My Companion Film of the week features Matthew "Adric" Waterhouse, and it's the only option... The Killing Edge is kind of as if The Road were terrible, and the "killer robots" in all the online descriptions probably came from someone thinking the "Terminators" were a reference to the James Cameron franchise. In fact, they're just soldiers working British suburbanites in camps in the only "green valley" left after they dropped the bomb. The plot amounts to the protagonist, a postapocalyptic Odysseus returning home after the war, meeting random people, befriending them (except the murderous, thieving Matthew Waterhouse, coming right off his stint in Doctor Who - so not much of a difference), and then seeing them get killed. It's bleak, which is fine, but deathly boring, which is not. A lot of people standing around in fields, and playing with airsoft guns. The main dude talks soulfully with a teddy bear, and that's about as interesting as it gets. Otherwise, it's very cheap, badly choreographed, and gets a lot of details wrong, like his house being deserted and untouched, despite being in a town awash in scroungers and army slavers. This is also movie that shows us nuclear winter on a bright sunny day - in other words, it doesn't know why dropping the bomb would create winter conditions.  When he finds his family, they seem to step right out of his flashbacks (and boy, are there are a lot of these - well, the same ones), so I thought it was a hallucination at first. But no. I'm really not sure what story they were telling here. Press snooze, wake me when it's safe to walk out of my bunker.
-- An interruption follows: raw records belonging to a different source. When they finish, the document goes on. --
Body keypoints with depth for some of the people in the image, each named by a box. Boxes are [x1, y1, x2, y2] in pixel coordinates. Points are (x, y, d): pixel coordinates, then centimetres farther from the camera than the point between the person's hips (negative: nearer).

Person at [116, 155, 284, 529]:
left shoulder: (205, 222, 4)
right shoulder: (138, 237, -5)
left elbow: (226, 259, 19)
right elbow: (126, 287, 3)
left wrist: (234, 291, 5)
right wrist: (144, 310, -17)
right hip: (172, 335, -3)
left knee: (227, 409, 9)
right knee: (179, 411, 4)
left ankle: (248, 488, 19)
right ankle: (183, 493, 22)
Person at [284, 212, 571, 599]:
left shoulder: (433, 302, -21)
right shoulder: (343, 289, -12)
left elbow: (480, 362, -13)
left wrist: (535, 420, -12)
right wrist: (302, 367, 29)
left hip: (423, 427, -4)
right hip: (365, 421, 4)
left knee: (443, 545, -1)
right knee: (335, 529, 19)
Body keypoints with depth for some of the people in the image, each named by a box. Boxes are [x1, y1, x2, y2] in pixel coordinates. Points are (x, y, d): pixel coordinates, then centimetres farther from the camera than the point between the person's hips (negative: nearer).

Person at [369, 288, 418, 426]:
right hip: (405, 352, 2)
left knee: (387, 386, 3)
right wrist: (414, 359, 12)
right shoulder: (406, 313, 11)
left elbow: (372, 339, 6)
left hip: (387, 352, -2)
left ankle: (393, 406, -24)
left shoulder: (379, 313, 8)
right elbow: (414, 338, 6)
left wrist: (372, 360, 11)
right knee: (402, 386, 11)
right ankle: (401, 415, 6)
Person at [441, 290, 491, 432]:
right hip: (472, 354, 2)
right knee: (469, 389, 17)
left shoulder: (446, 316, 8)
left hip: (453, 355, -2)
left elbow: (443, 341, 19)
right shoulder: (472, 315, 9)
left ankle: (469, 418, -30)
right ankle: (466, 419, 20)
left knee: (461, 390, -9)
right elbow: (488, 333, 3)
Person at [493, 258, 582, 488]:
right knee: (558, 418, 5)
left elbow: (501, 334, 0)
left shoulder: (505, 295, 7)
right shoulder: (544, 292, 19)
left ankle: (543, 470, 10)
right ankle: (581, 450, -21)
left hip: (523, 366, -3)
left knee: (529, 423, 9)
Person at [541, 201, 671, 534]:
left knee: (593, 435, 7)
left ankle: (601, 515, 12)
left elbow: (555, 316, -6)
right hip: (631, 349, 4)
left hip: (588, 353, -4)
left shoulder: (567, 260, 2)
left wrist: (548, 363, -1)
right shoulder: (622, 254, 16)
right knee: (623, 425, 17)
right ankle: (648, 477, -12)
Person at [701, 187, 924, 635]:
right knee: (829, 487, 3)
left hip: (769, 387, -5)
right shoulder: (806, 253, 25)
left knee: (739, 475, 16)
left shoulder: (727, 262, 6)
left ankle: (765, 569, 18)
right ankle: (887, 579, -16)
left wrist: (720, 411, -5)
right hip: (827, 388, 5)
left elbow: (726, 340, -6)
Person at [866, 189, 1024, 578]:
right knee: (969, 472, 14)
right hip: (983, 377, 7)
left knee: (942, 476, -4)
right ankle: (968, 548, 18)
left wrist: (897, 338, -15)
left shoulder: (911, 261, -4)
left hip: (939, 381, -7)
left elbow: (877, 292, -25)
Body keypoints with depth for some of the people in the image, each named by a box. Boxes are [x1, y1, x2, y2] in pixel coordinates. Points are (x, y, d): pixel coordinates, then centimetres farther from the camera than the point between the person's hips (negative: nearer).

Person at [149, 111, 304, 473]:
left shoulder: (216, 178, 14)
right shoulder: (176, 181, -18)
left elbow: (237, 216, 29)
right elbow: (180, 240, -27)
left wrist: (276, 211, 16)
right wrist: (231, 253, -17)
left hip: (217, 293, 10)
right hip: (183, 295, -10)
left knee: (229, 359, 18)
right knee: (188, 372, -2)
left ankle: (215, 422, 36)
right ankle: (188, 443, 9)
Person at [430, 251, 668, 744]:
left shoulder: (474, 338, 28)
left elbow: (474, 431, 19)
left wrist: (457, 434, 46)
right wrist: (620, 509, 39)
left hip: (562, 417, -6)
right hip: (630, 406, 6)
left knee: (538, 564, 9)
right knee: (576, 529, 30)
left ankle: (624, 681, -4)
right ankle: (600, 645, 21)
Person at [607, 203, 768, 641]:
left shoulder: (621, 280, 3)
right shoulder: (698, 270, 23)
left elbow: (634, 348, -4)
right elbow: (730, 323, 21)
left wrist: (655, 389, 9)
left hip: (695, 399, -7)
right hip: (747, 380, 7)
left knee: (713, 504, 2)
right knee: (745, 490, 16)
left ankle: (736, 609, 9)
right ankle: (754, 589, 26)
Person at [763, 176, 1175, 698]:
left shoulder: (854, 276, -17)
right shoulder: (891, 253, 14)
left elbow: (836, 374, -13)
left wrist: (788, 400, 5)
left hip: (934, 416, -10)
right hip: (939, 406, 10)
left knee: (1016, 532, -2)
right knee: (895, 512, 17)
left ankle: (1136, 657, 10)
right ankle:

Books: Volume 1 of The World of Black Hammer collects two of Jeff Lemire's mini-series spinning out of Black Hammer, together spanning decades and deepening our sense of the world's history. Sherlock Frankenstein & the Legion of Evil has the future Black Hammer II interviewing villains who might help complete the picture of the day the heroes (and her dad) disappeared during Cris--I mean, the Cataclysm. it sets up a lot of Age of Doom. Doctor Andromeda and the Kingdom of Lost Tomorrows is a more stand-alone tale about BH's answer to Green Lantern, in which he comes to terms with ruining his family life with his superheroics. It's, like, really sad, folks. As usual, part of the joy IS discovering new twists on old ideas - Black Hammer is very much the DC/Marvel universes remixed and unmoored from continuity concerns - but there are also a lot of original ideas, usually growing out of bad puns brought to life by artists Dean Ormston and  David Rubín. You can read Age of Doom before these and still understand what's going on, you'll get more out of it with this in the mix.